▸ Records for the exercise:
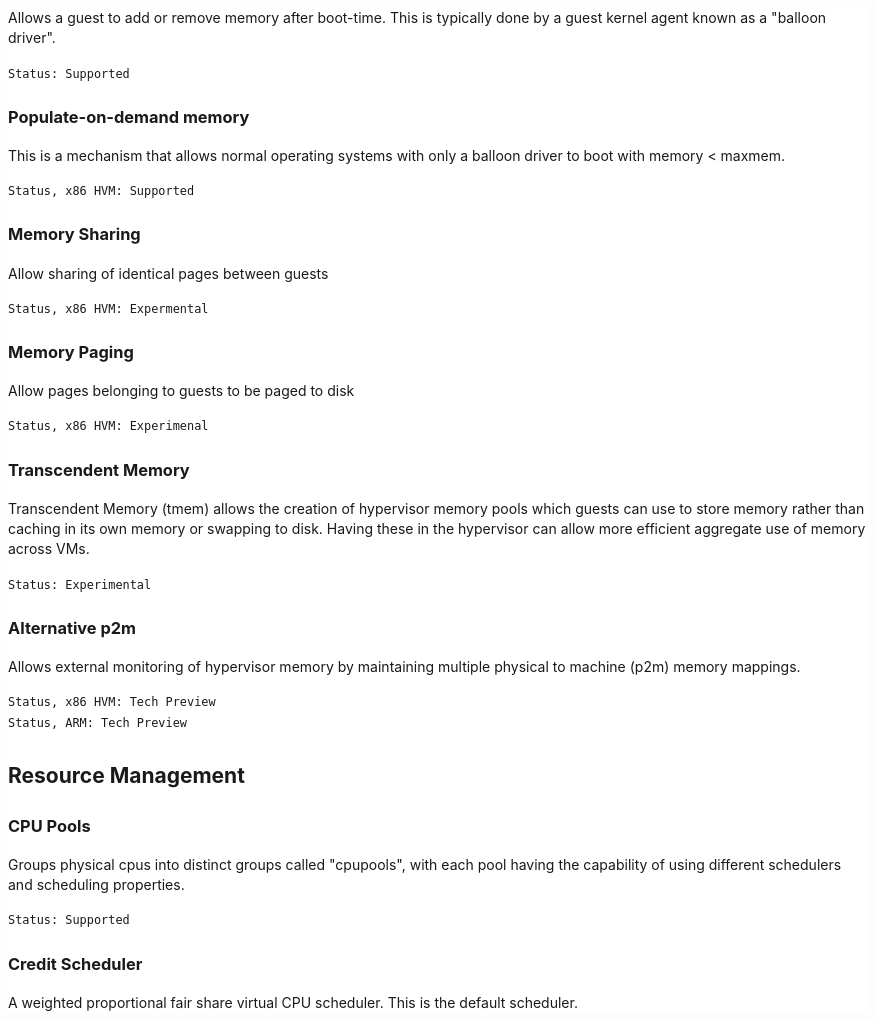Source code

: Allows a guest to add or remove memory after boot-time.
This is typically done by a guest kernel agent known as a "balloon driver".

    Status: Supported

### Populate-on-demand memory

This is a mechanism that allows normal operating systems with only a balloon driver
to boot with memory < maxmem.

    Status, x86 HVM: Supported

### Memory Sharing

Allow sharing of identical pages between guests

    Status, x86 HVM: Expermental

### Memory Paging

Allow pages belonging to guests to be paged to disk

    Status, x86 HVM: Experimenal

### Transcendent Memory

Transcendent Memory (tmem) allows the creation of hypervisor memory pools
which guests can use to store memory
rather than caching in its own memory or swapping to disk.
Having these in the hypervisor
can allow more efficient aggregate use of memory across VMs.

    Status: Experimental

### Alternative p2m

Allows external monitoring of hypervisor memory
by maintaining multiple physical to machine (p2m) memory mappings.

    Status, x86 HVM: Tech Preview
    Status, ARM: Tech Preview

## Resource Management

### CPU Pools

Groups physical cpus into distinct groups called "cpupools",
with each pool having the capability
of using different schedulers and scheduling properties.

    Status: Supported

### Credit Scheduler

A weighted proportional fair share virtual CPU scheduler.
This is the default scheduler.
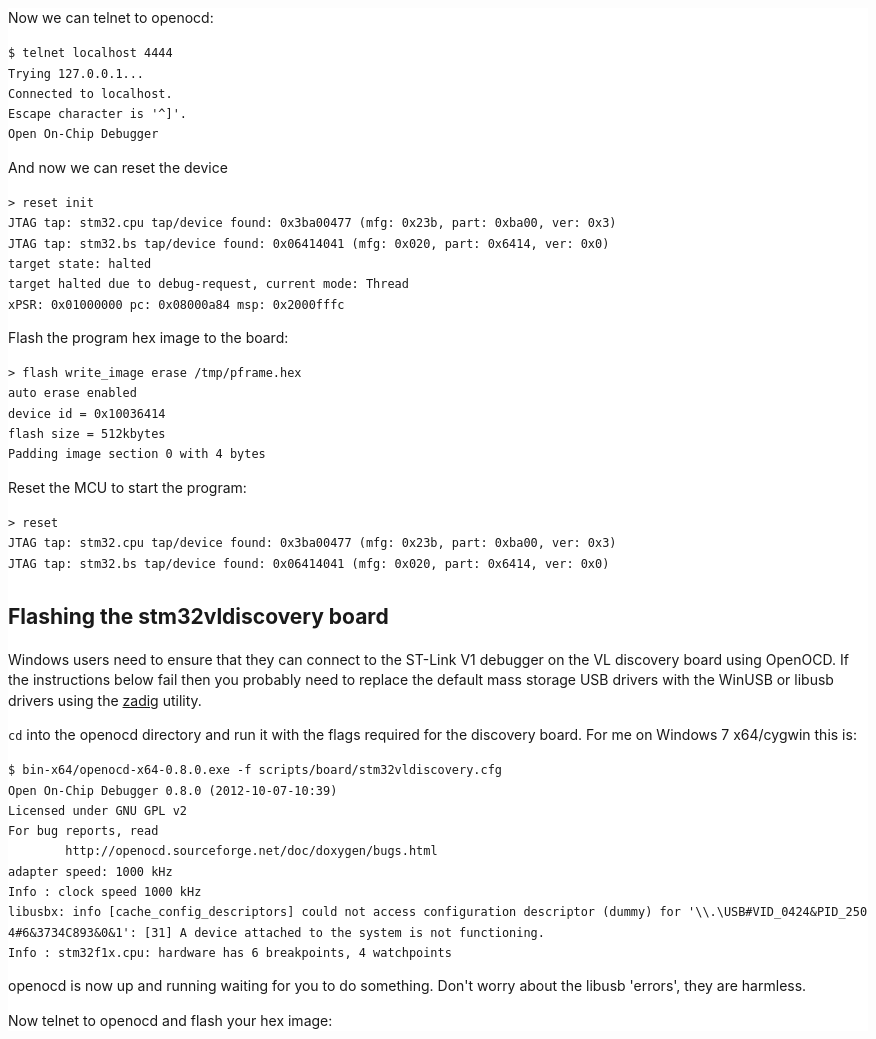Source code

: Now we can telnet to openocd:

	$ telnet localhost 4444
	Trying 127.0.0.1...
	Connected to localhost.
	Escape character is '^]'.
	Open On-Chip Debugger

And now we can reset the device
 
	> reset init
	JTAG tap: stm32.cpu tap/device found: 0x3ba00477 (mfg: 0x23b, part: 0xba00, ver: 0x3)
	JTAG tap: stm32.bs tap/device found: 0x06414041 (mfg: 0x020, part: 0x6414, ver: 0x0)
	target state: halted
	target halted due to debug-request, current mode: Thread 
	xPSR: 0x01000000 pc: 0x08000a84 msp: 0x2000fffc

Flash the program hex image to the board:

	> flash write_image erase /tmp/pframe.hex
	auto erase enabled
	device id = 0x10036414
	flash size = 512kbytes
	Padding image section 0 with 4 bytes

Reset the MCU to start the program:

	> reset
	JTAG tap: stm32.cpu tap/device found: 0x3ba00477 (mfg: 0x23b, part: 0xba00, ver: 0x3)
	JTAG tap: stm32.bs tap/device found: 0x06414041 (mfg: 0x020, part: 0x6414, ver: 0x0)

Flashing the stm32vldiscovery board
-----------------------------------

Windows users need to ensure that they can connect to the ST-Link V1 debugger on the VL discovery board using OpenOCD. If the instructions below fail then you probably need to replace the default mass storage USB drivers with the WinUSB or libusb drivers using the [zadig](https://sourceforge.net/projects/libwdi/files/zadig) utility.

`cd` into the openocd directory and run it with the flags required for the discovery board. For me on Windows 7 x64/cygwin this is:

	$ bin-x64/openocd-x64-0.8.0.exe -f scripts/board/stm32vldiscovery.cfg 
	Open On-Chip Debugger 0.8.0 (2012-10-07-10:39)
	Licensed under GNU GPL v2
	For bug reports, read
	        http://openocd.sourceforge.net/doc/doxygen/bugs.html
	adapter speed: 1000 kHz
	Info : clock speed 1000 kHz
	libusbx: info [cache_config_descriptors] could not access configuration descriptor (dummy) for '\\.\USB#VID_0424&PID_2504#6&3734C893&0&1': [31] A device attached to the system is not functioning.
	Info : stm32f1x.cpu: hardware has 6 breakpoints, 4 watchpoints

openocd is now up and running waiting for you to do something. Don't worry about the libusb 'errors', they are harmless.

Now telnet to openocd and flash your hex image:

▸ What is needed: Going through the entries, return every line holding the word "boot".

▸ Answer to this problem:
: Allows a guest to add or remove memory after boot-time.
to boot with memory < maxmem.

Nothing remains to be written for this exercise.